JOA has also proved triumphantly, particularly in Texas, that Architecture, by virtue of its reinvestment with a 'Working Order', is a Medium that can very well embody (that is make real and patent in 'natural' space) ideas of a 'literary' kind. While not manifested as a bolted-on line of text (as some 'Critical Theorists' now advise!), these 'ideas' are mediated by Literature as well as a certain sort of Drawing that I call 'iconic'. This tri-polar ciruit, between building, writing, and drawing, is the originary method by which Scripted Surface is manufactured. If any of these three fractions is separated-out and prohibited, the machinery of invention grinds to a halt. All are indispensable to the creation of a 'literary Architecture', or, as I prefer to call it, a Landscape of Ideas.

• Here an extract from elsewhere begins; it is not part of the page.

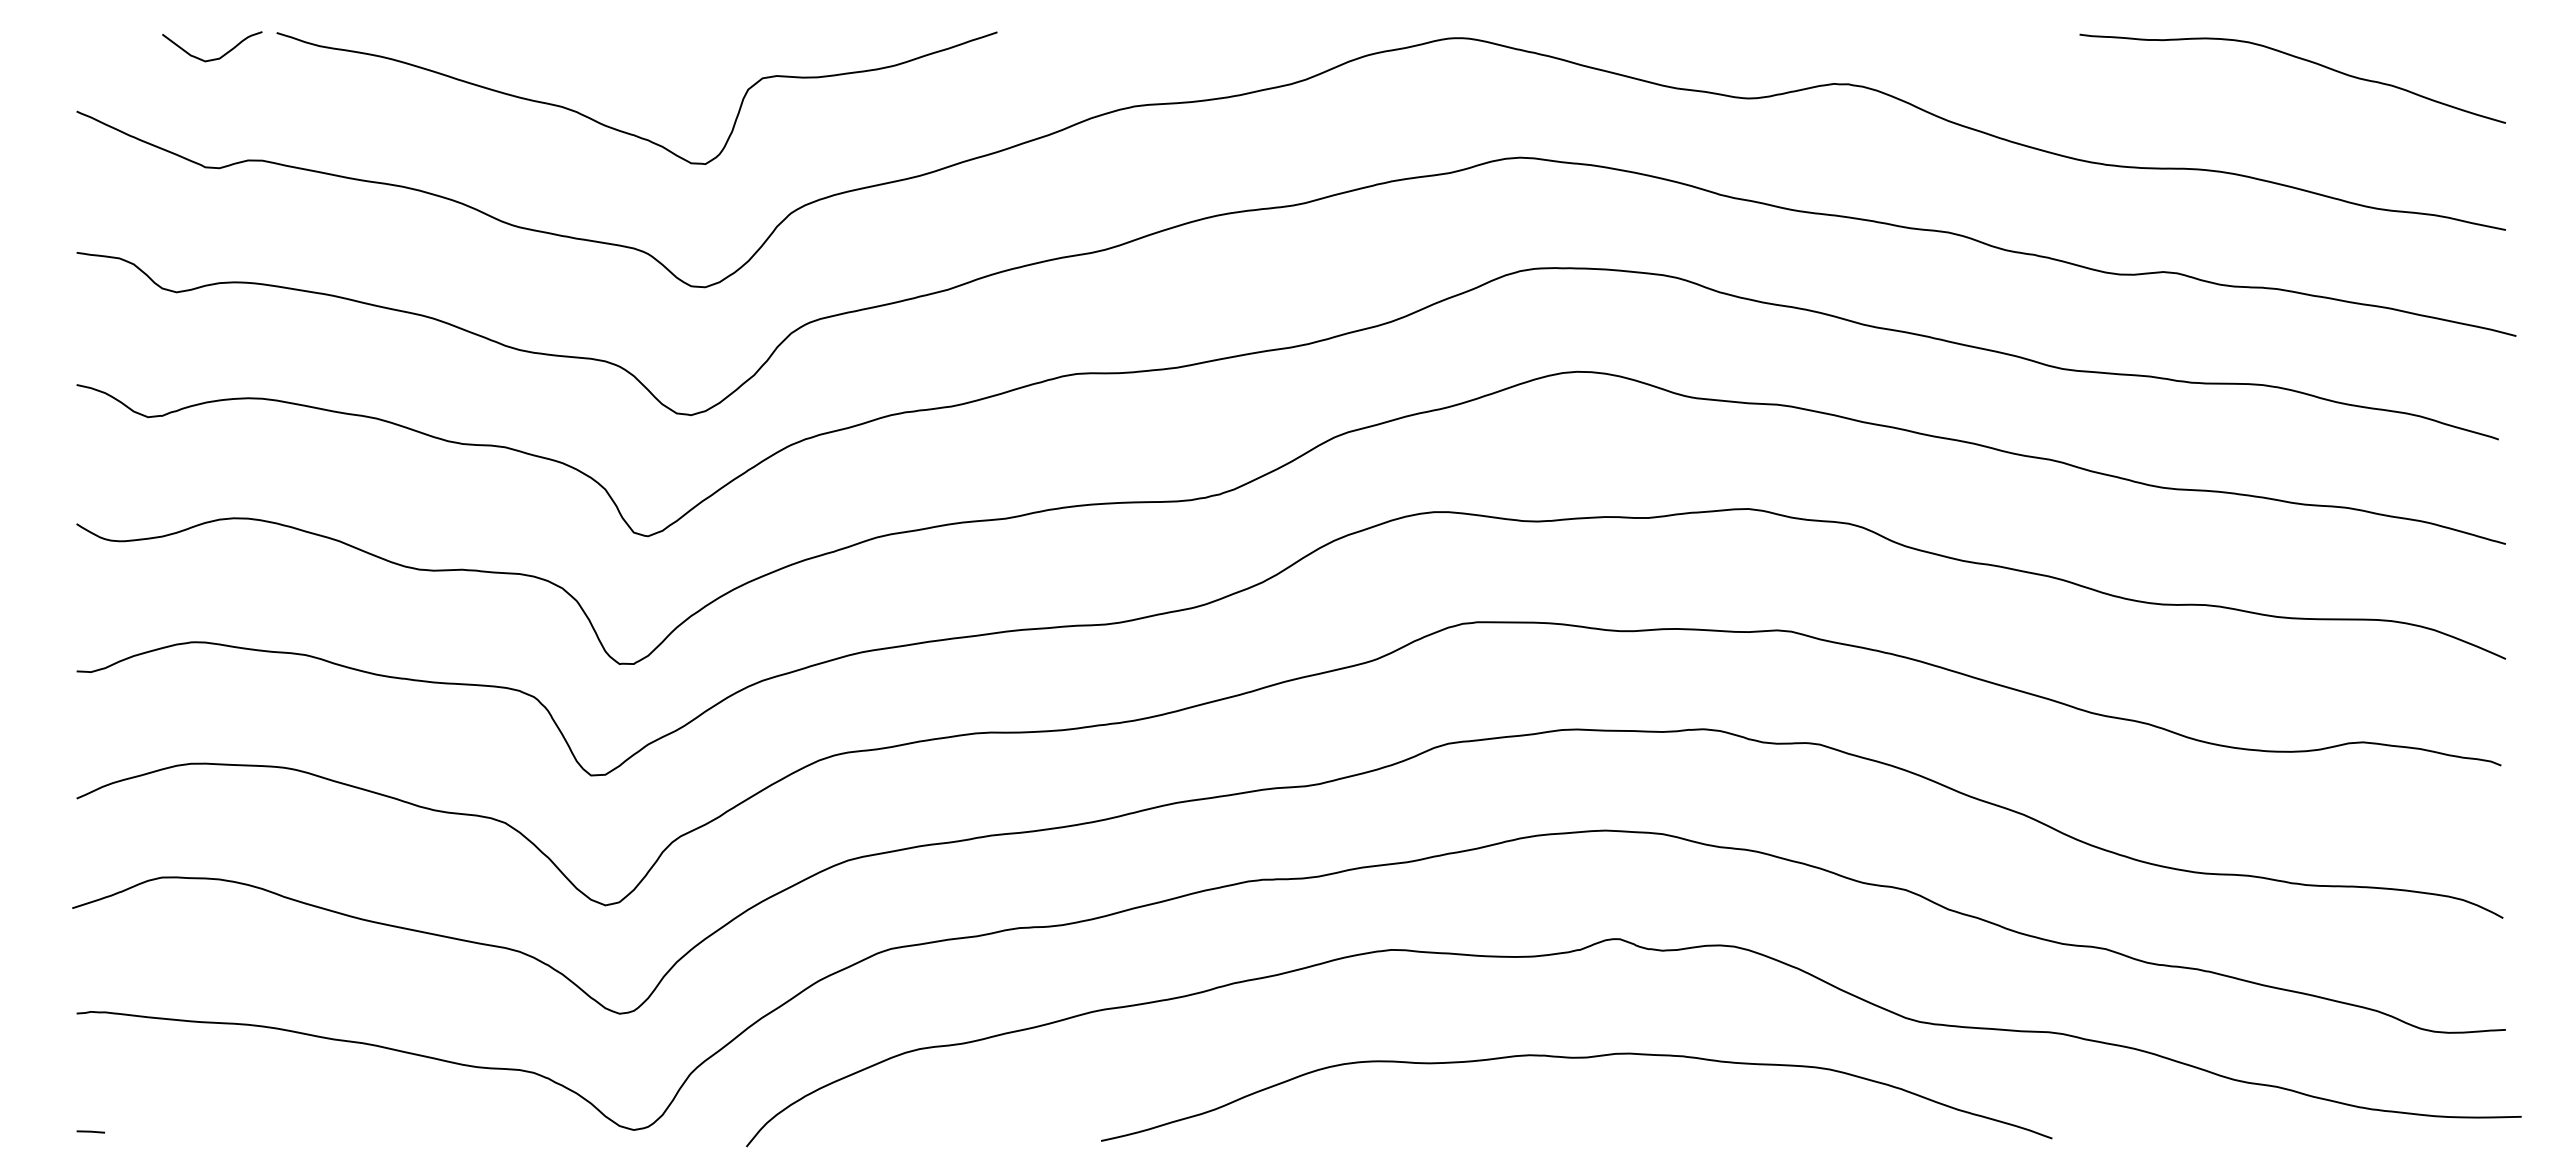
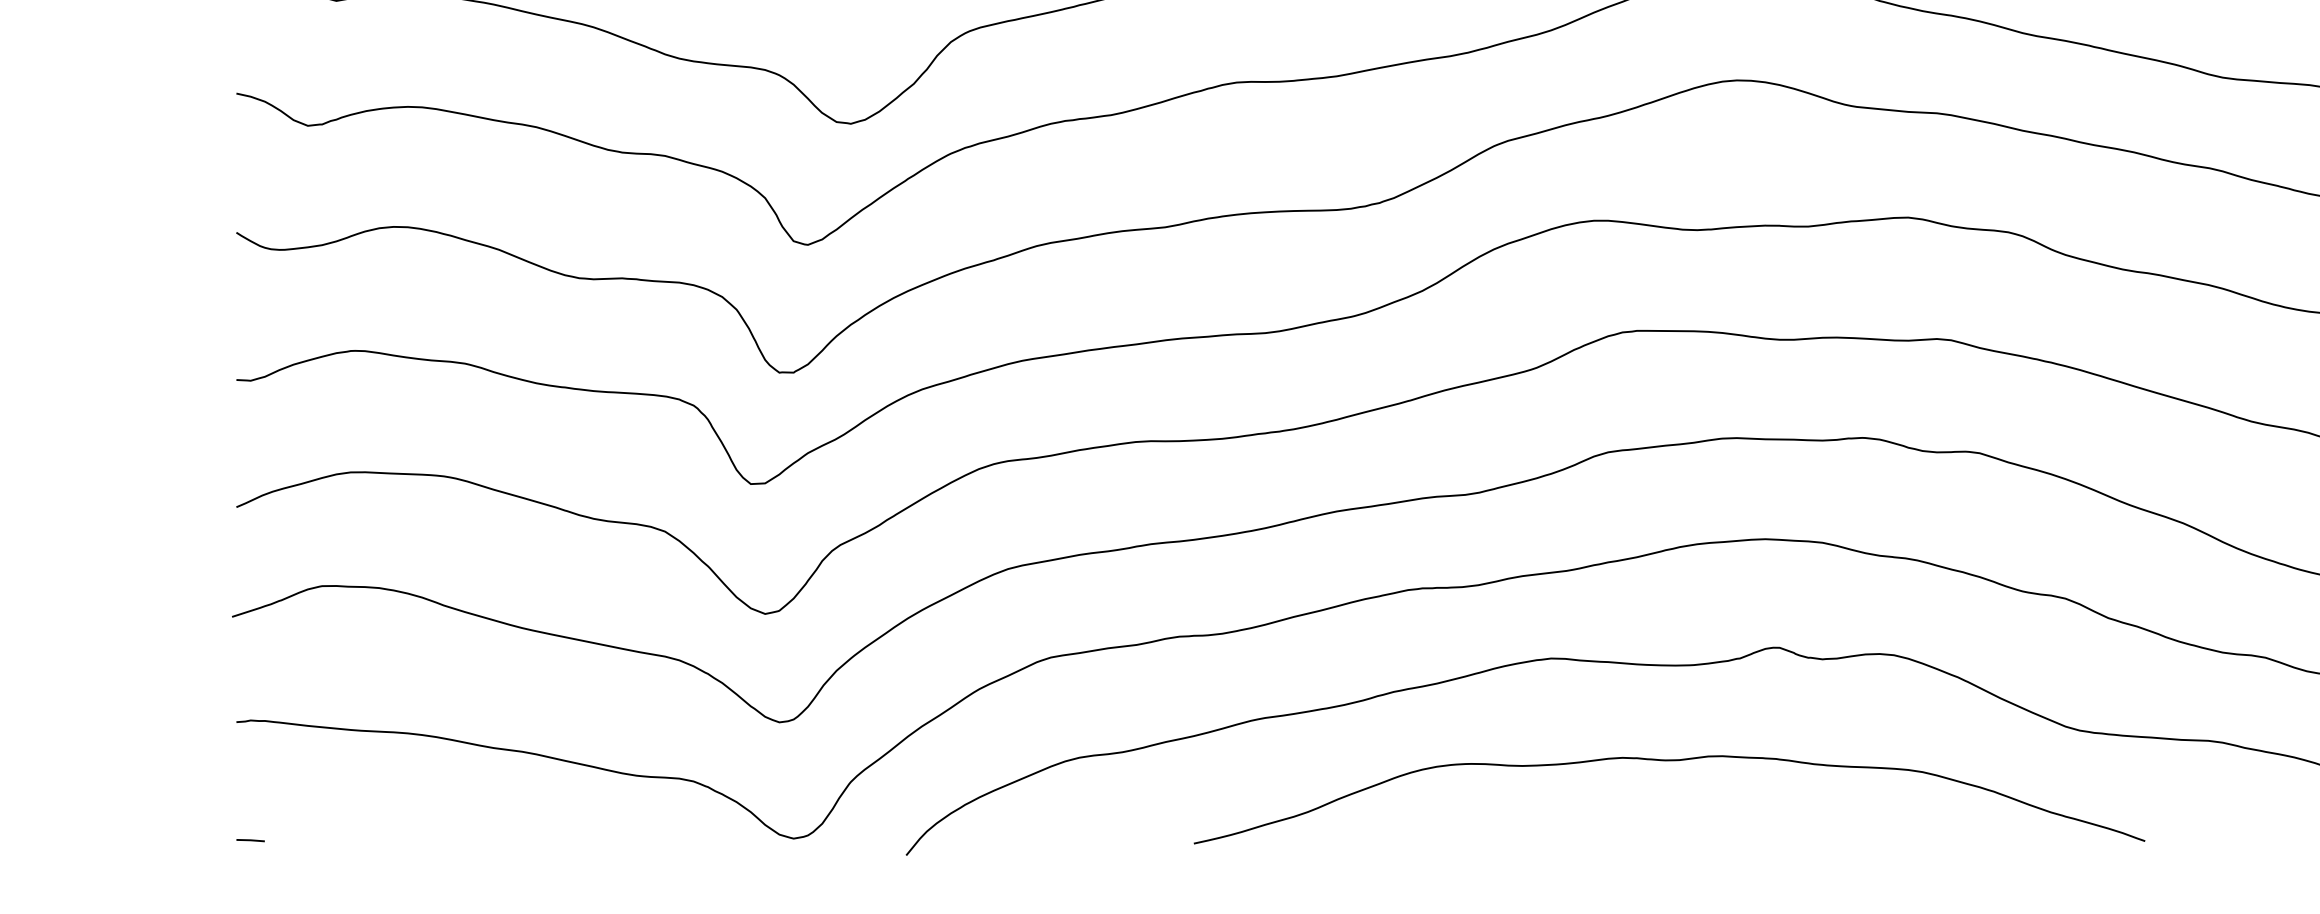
curve: (1576, 1058) -> (1669, 761), moved

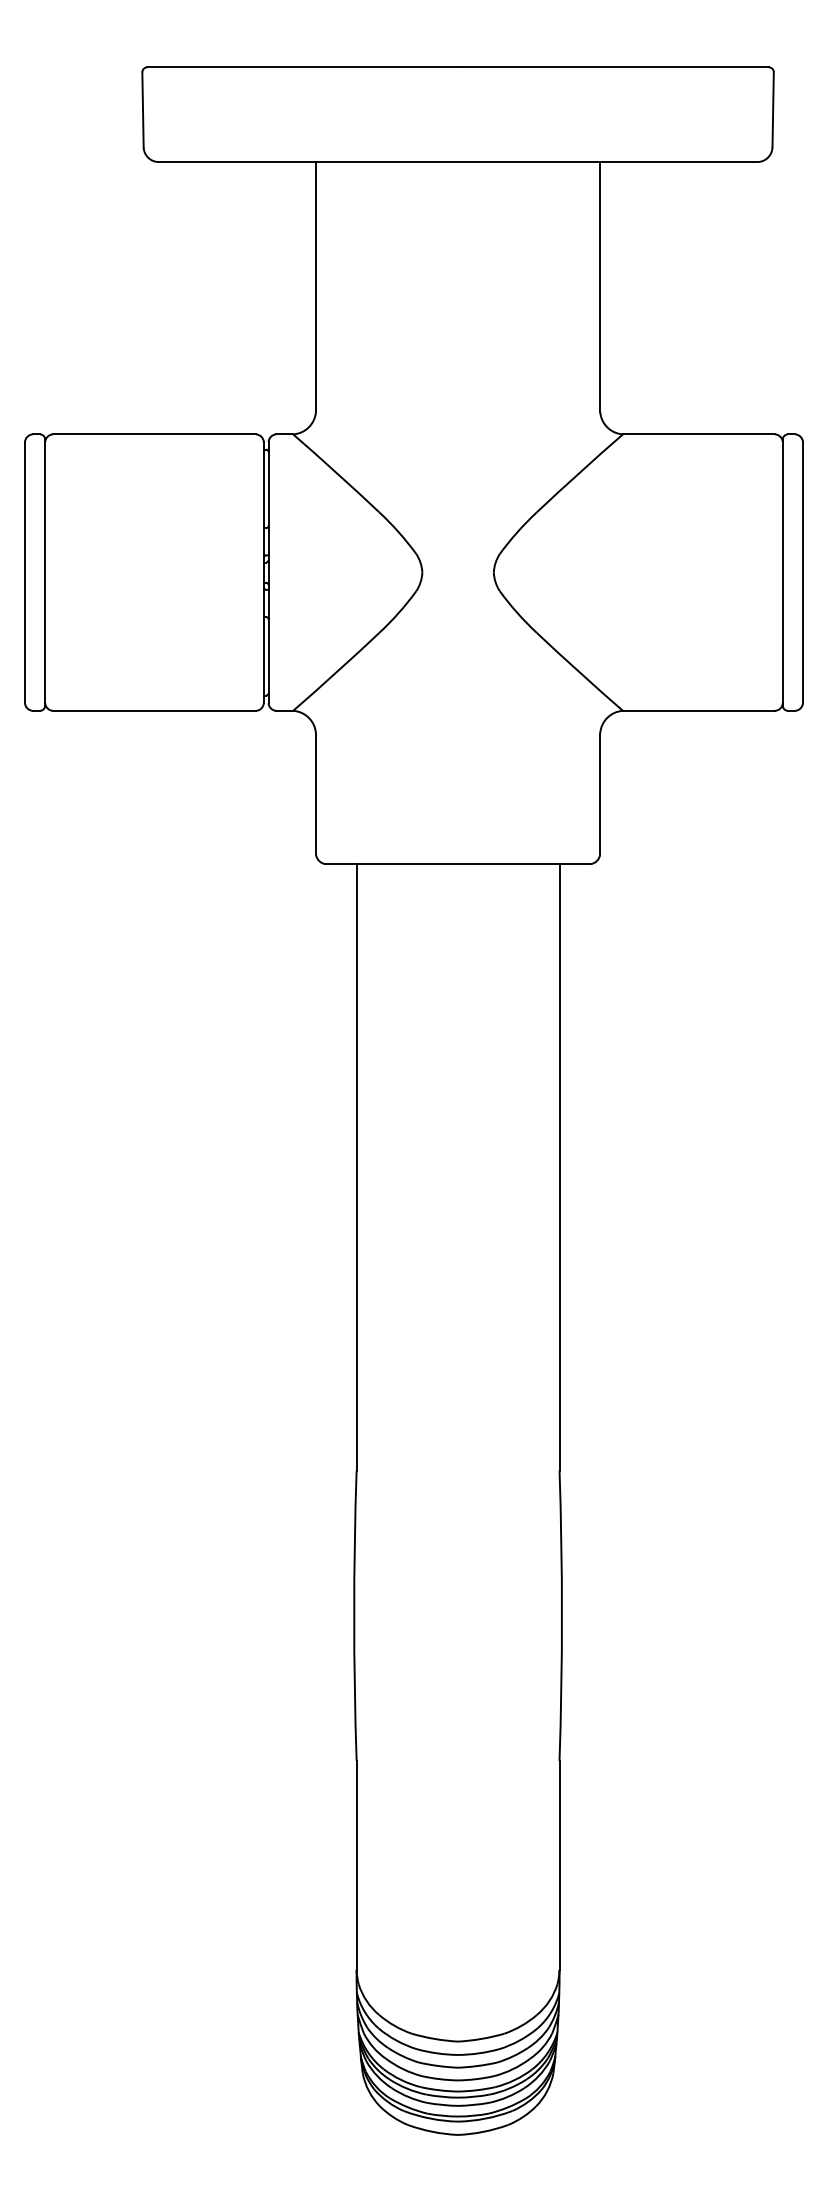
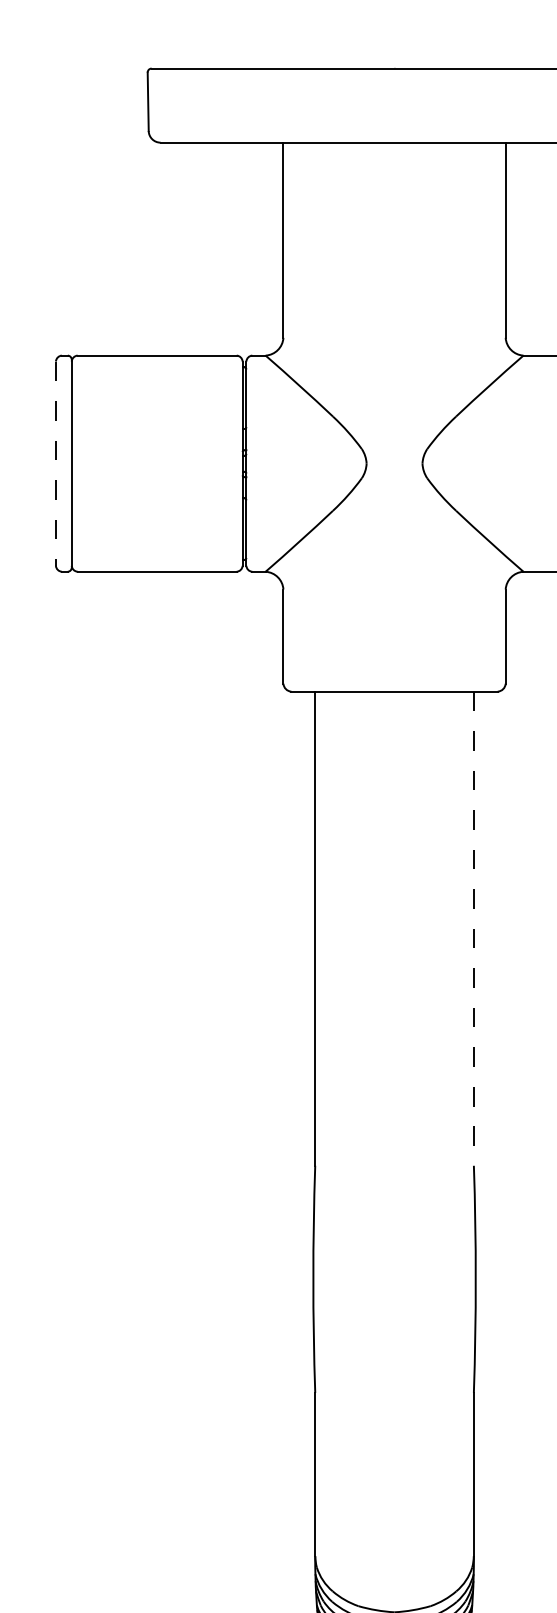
line: (25, 572) -> (56, 463), solid -> dashed
line: (559, 1167) -> (473, 928), solid -> dashed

JOA are, of course, not alone, at all, in reinvesting Architecture with 'literacy'. We are however, relatively rare in that such literacy as we have achieved is legible on the surfaces of our spaces. The reason why this is so is, as one might expect, were the contemporary situation not so terminally confused, because JOA have cast their spatial inventions from ores compounded with large fractions mined from the given history of the Architectural Medium. Those who know this history well can 'read' our buildings without trouble. Those who also know the history of 20C Art, as well as that of the preceding centuries, find that their decoding manual needs little more than to be put to some labour - always a necessary part of any decipherment.

'EMBODIMENT' AND THE HUMAN BODY.

As to the third of Mr. Walkden's cryptic prononcements, I will deal with the role of the human form in Architecture one day when I recount our attempts to install a great fresco ceiling in the Judge Institute project. For the time being let it suffice to remark that to install the human form may be, almost in the most literal sense, to Humanise. This remains, for the time being, a mere ambition, and one without much hope of fulfilment, the problem of the human form being extremely difficult at the present time - as one may see from its lumpen manifestations today. Why would an Architecture need a raw lump of cement or rusty iron, a mere blob of 'meat', when one can have a column like those the Millenium Pavilion: that embody the ideas of the Phylogeny of Man, and the Ontogeny of the Individual, 'fleshed' in an upright being that also emits light and evacuates rainwater? For the time being the human form appears to serve no better purpose than to pander to narcissism - a job best left to Art Galleries.